One of my favorite books in the New Testament is Romans.  Paul writes to believers in simple terms, sharing his heart for fellow believers, the strong ones and the weak ones, the brave ones, and the timid ones. Paul wrote to them all to encourage them, challenge them, chastise them, and love on them.

The book of Romans is like an epic letter from a big brother who has left home, but still wants to share his heart with his younger siblings.  Just read the words below, his love for his brothers and sisters in Christ is so full and rich.

 We who are strong ought to bear with the failings of the weak and not to please ourselves.  Each of us should please our neighbors for their good, to build them up. For even Christ did not please himself but, as it is written: “The insults of those who insult you have fallen on me.”  For everything that was written in the past was written to teach us, so that through the endurance taught in the Scriptures and the encouragement they provide we might have hope.

May the God who gives endurance and encouragement give you the same attitude of mind toward each other that Christ Jesus had,  so that with one mind and one voice you may glorify the God and Father of our Lord Jesus Christ.

 Accept one another, then, just as Christ accepted you, in order to bring praise to God. (Romans 15:1-7)

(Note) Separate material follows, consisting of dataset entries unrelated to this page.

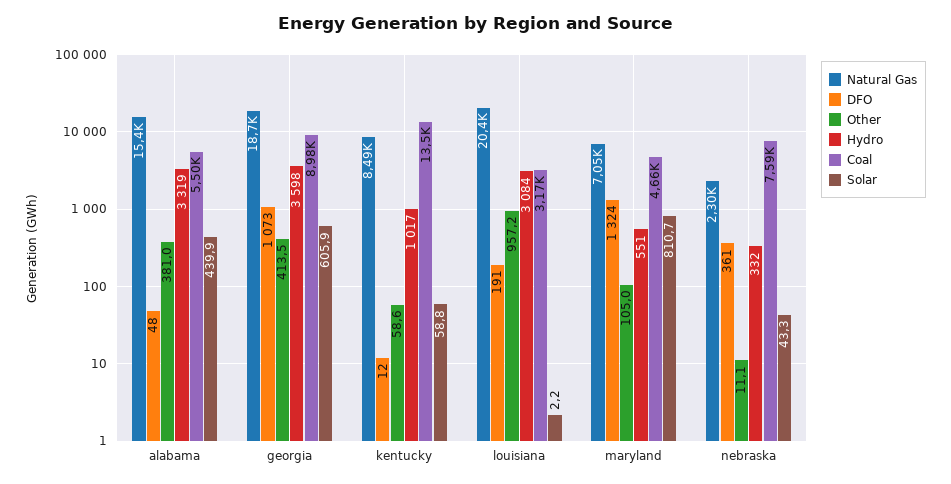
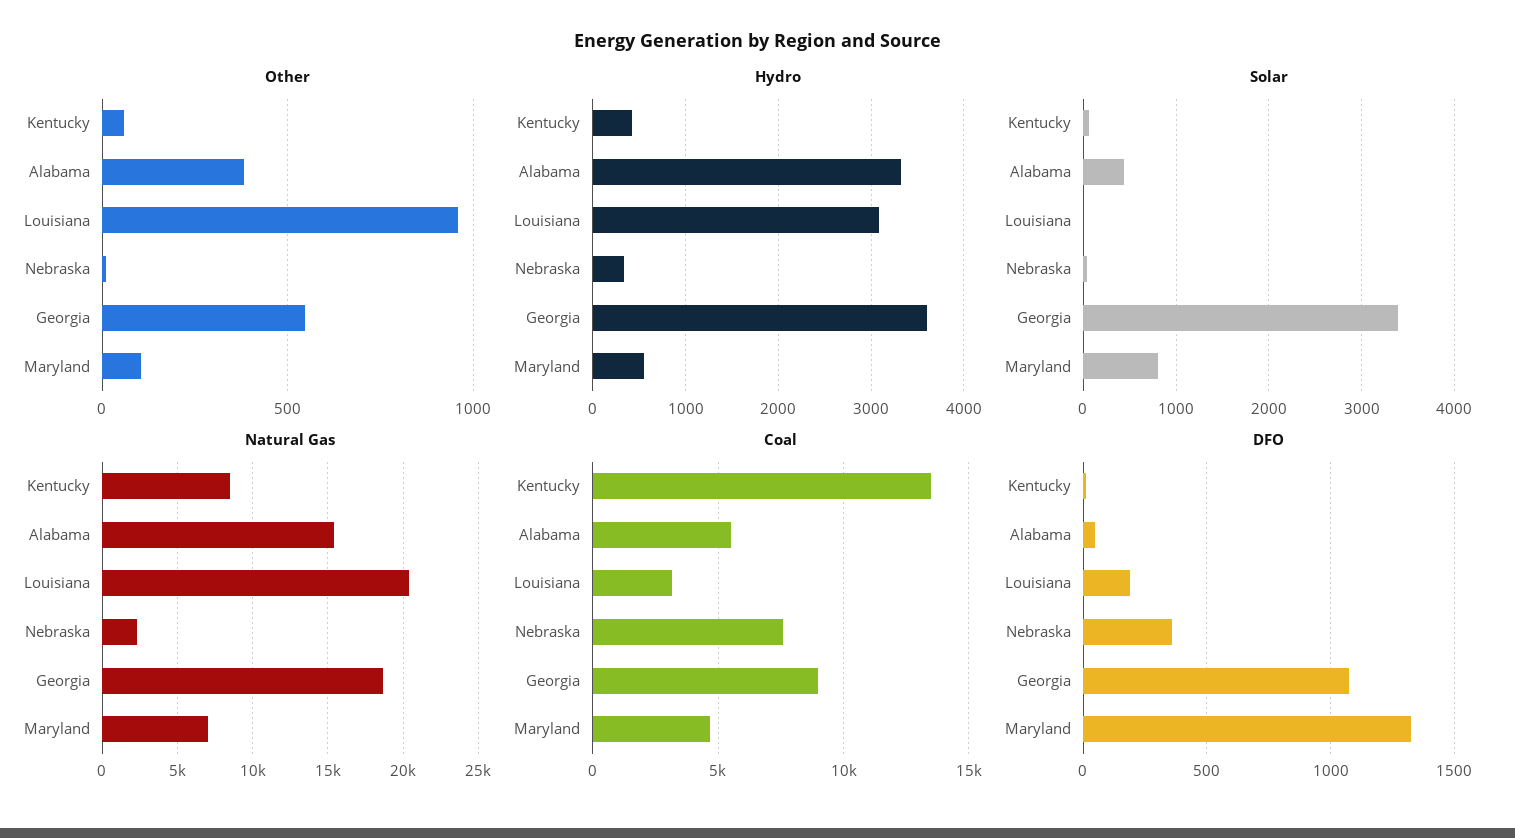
Other, georgia: 413.5 -> 550
Solar, georgia: 605.9 -> 3400
Hydro, kentucky: 1017 -> 400

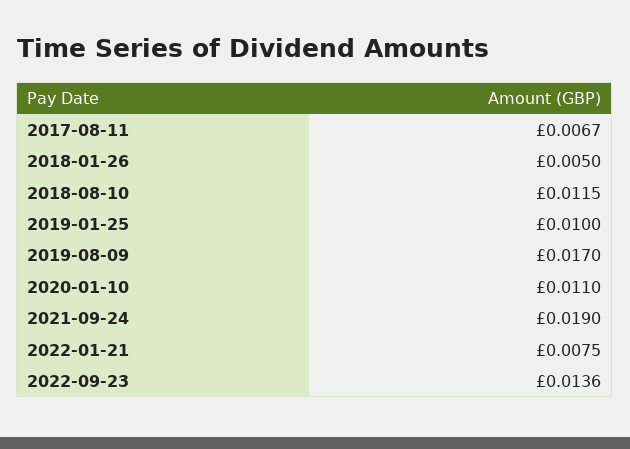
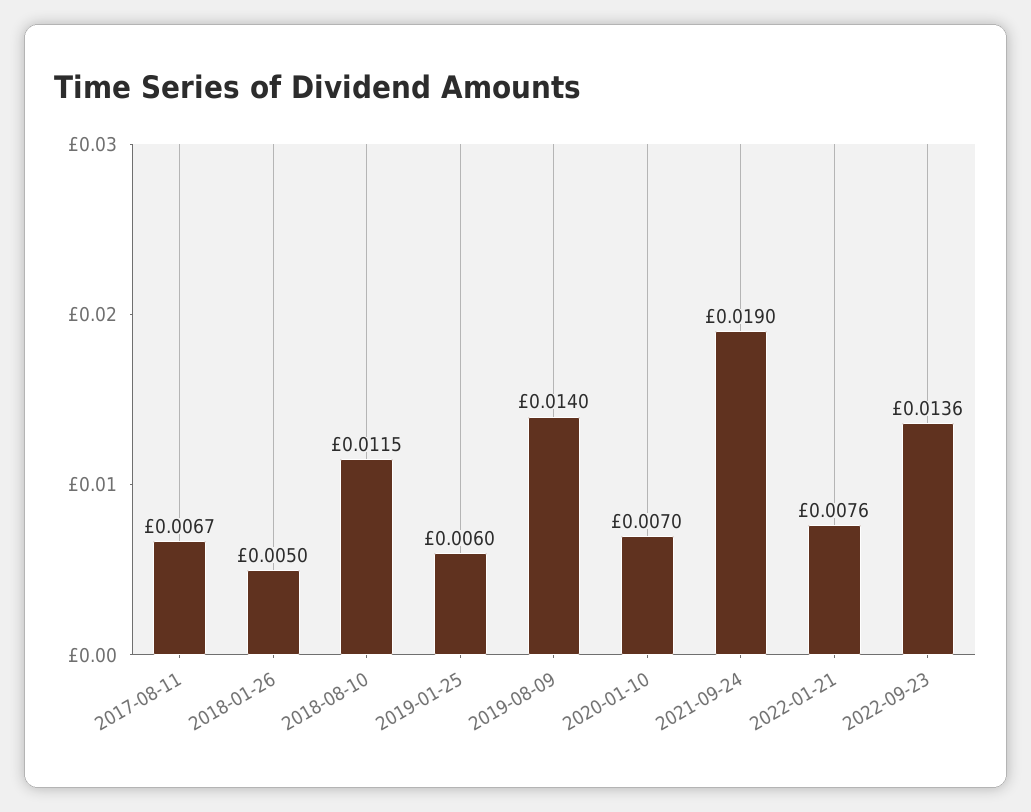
2019-01-25: 0.01 -> 0.006
2019-08-09: 0.017 -> 0.014
2020-01-10: 0.011 -> 0.007
2022-01-21: 0.0075 -> 0.0076

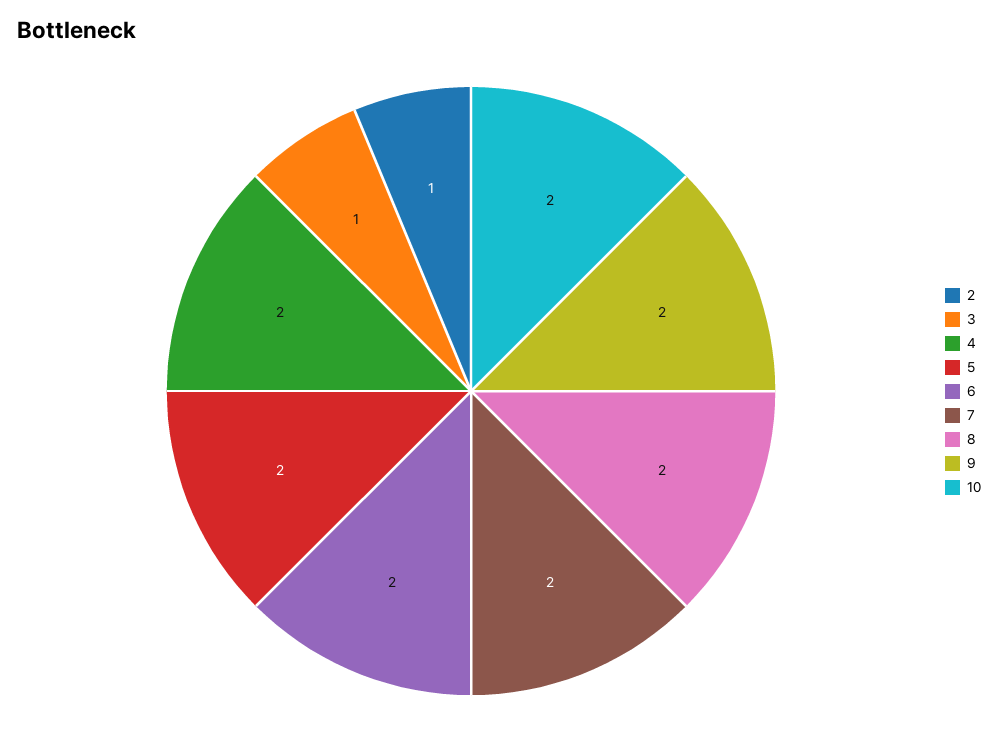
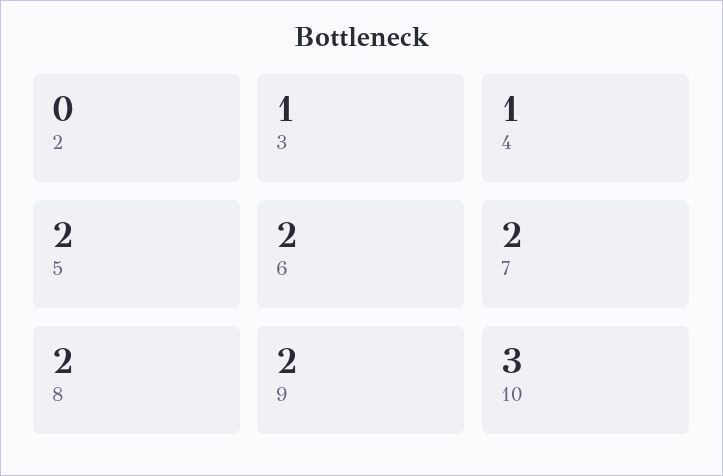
2: 1 -> 0
4: 2 -> 1
10: 2 -> 3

I myself am convinced, my brothers and sisters, that you yourselves are full of goodness, filled with knowledge and competent to instruct one another. Yet I have written you quite boldly on some points to remind you of them again, because of the grace God gave me  to be a minister of Christ Jesus to the Gentiles. He gave me the priestly duty of proclaiming the gospel of God, so that the Gentiles might become an offering acceptable to God, sanctified by the Holy Spirit. (Romans 15:14-16). 

I read these words and find myself in near tears. Paul loved them and he also loved us– those of us who would come after, growing in the Grace and in Faith in Christ.  I have been busy in my day-to-day work and find myself exhausted at night.  My work is not physically strenuous, but it is mentally and emotionally.  I find myself looking over at my devotionals and it has been days since they were opened.

I chose not to scold myself, but I realize my heart and soul are feeling dehydrated –lacking the Living Water (John 7:38) I need to be strengthened and restored.

And then I read these words… May the God of hope fill you with all joy and peace as you trust in him, so that you may overflow with hope by the power of the Holy Spirit. (Romans 15:13)

And I breathe in and breathe out and find myself filling like a pool with fresh, clear, pure water.  I am refreshed, encouraged, and equipped to go forward.  From the desert to the oasis– with just a word spoken to my soul at the right time.

What kind of word do you need today?